### Input data:

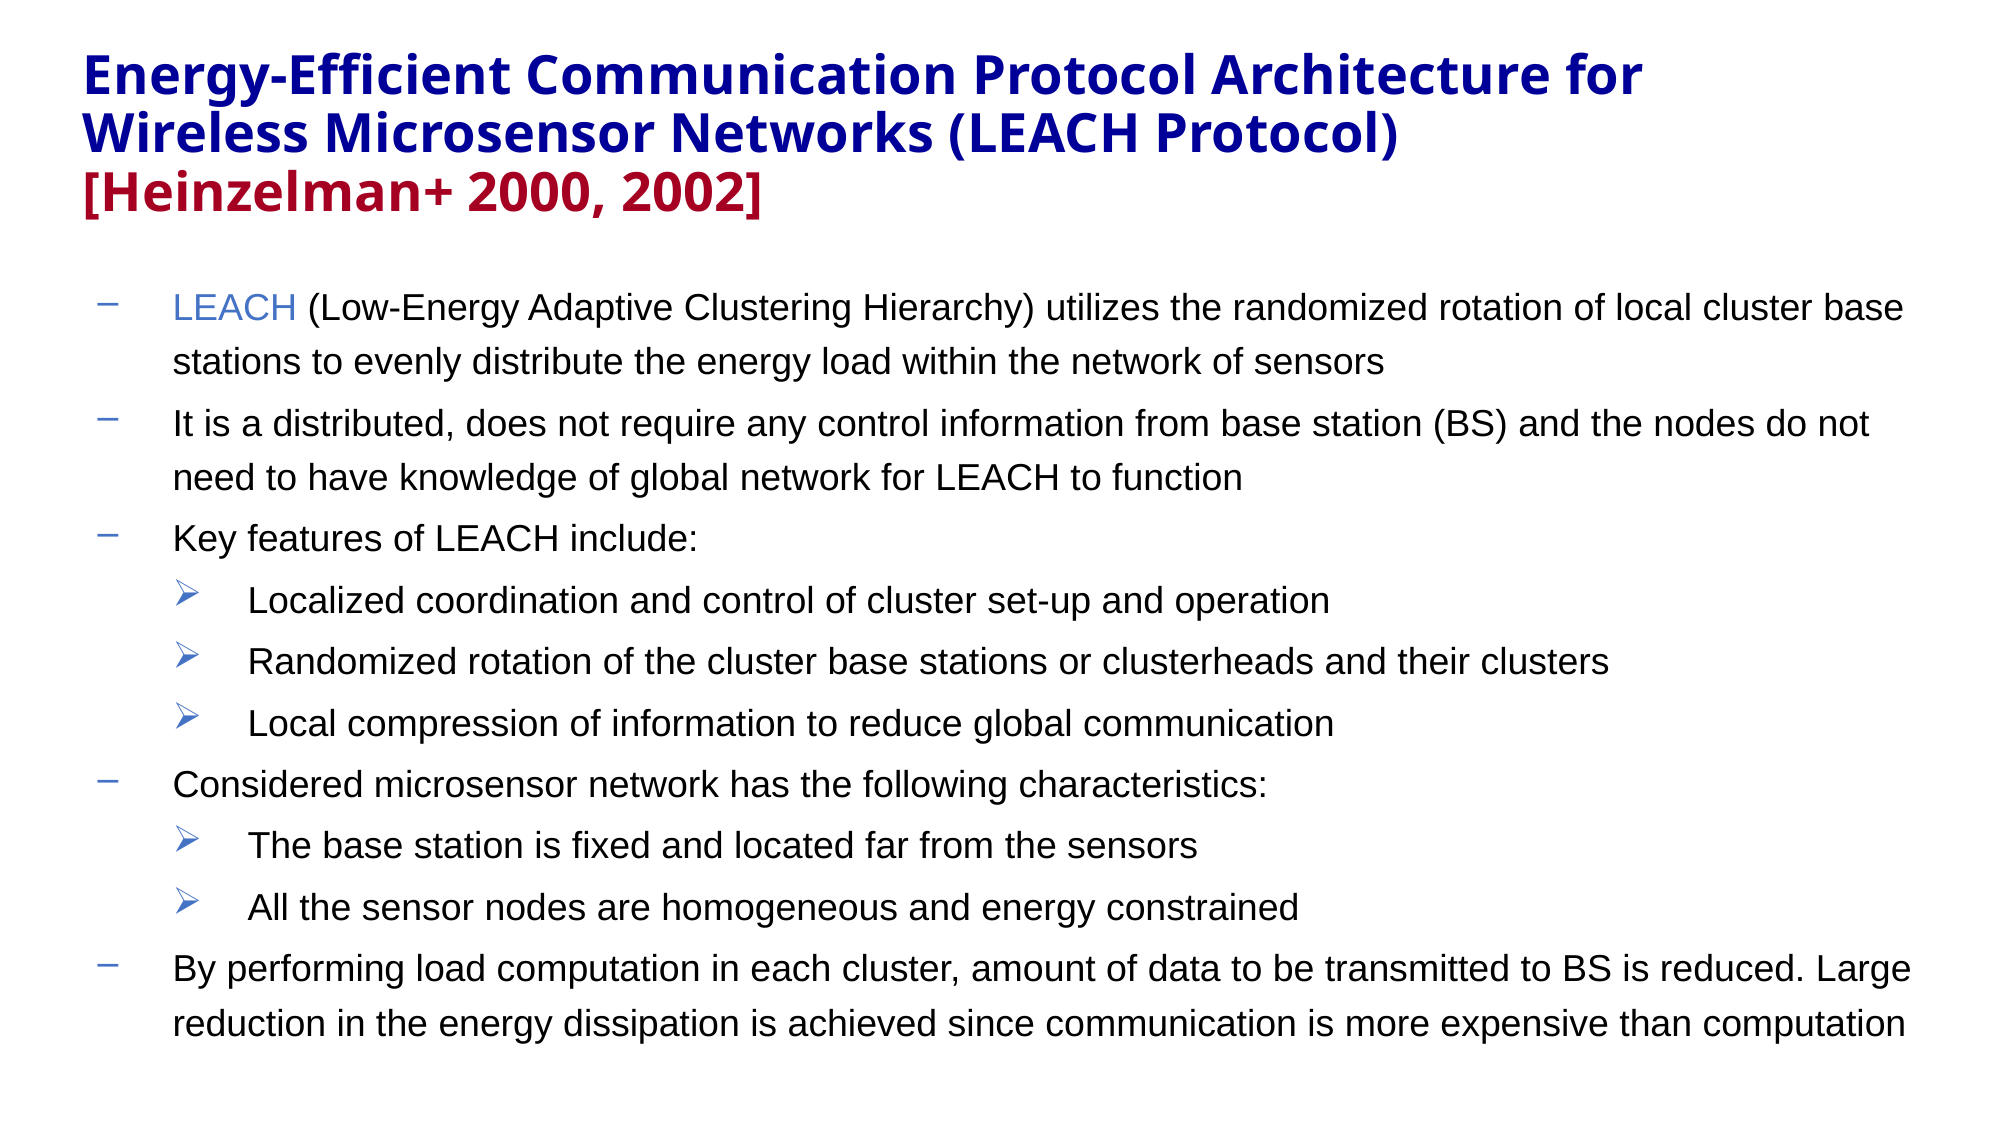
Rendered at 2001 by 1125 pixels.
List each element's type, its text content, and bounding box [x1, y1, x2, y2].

text_box Energy-Efficient Communication Protocol Architecture for Wireless Microsensor Networks (LEACH Protocol) [Heinzelman+ 2000, 2002] [82, 0, 1861, 299]
text_box LEACH (Low-Energy Adaptive Clustering Hierarchy) utilizes the randomized rotation of local cluster base stations to evenly distribute the energy load within the network of sensors It is a distributed, does not require any control information from base station (BS) and the nodes do not need to have knowledge of global network for LEACH to function Key features of LEACH include: Localized coordination and control of cluster set-up and operation Randomized rotation of the cluster base stations or clusterheads and their clusters Local compression of information to reduce global communication Considered microsensor network has the following characteristics: The base station is fixed and located far from the sensors All the sensor nodes are homogeneous and energy constrained By performing load computation in each cluster, amount of data to be transmitted to BS is reduced. Large reduction in the energy dissipation is achieved since communication is more expensive than computation [82, 266, 1977, 1091]
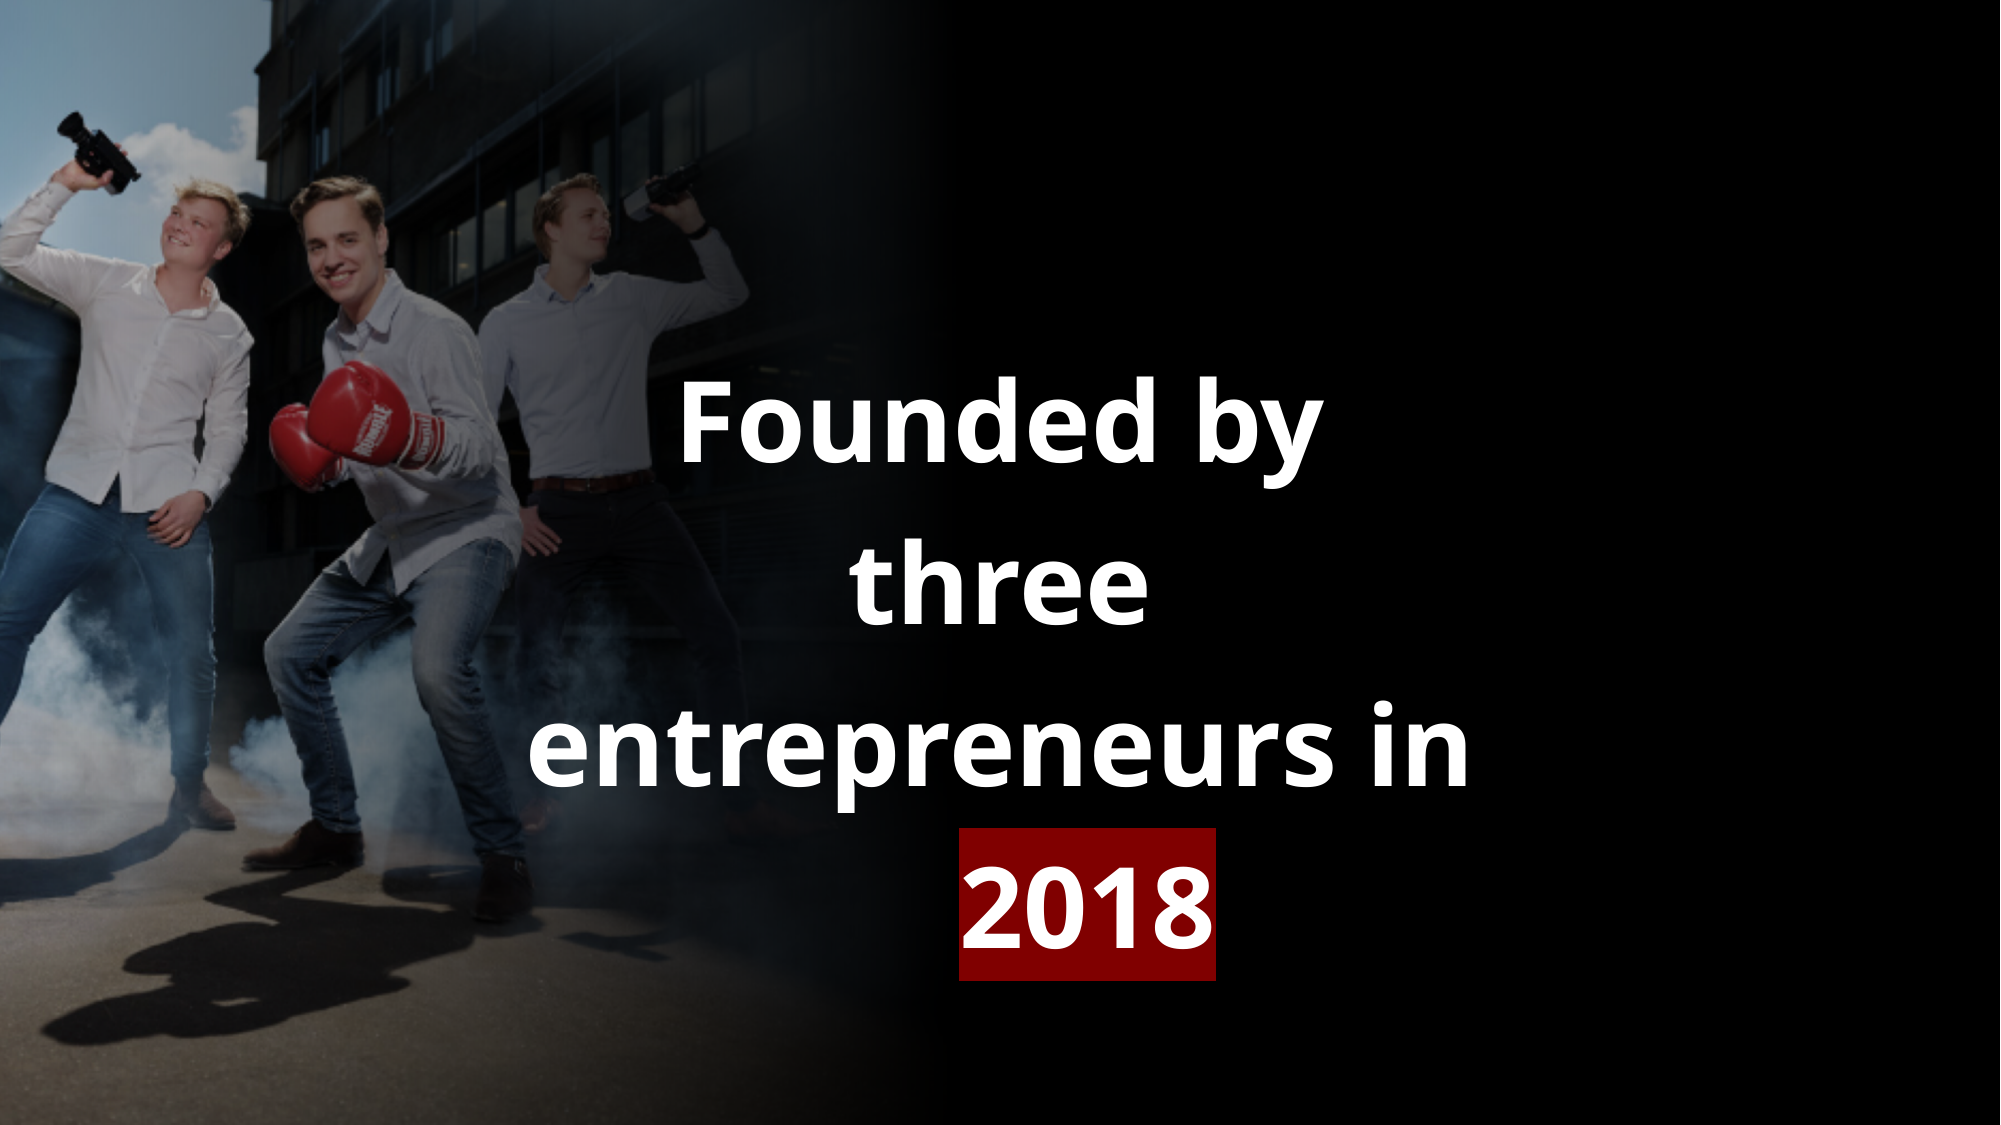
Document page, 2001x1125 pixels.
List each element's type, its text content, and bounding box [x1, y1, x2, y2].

### Exercise instructions:
Pull out all lines from the entries above that include the word "pixels".

### Expected answer:
Rendered at 2001 by 1125 pixels.
Document page, 2001x1125 pixels.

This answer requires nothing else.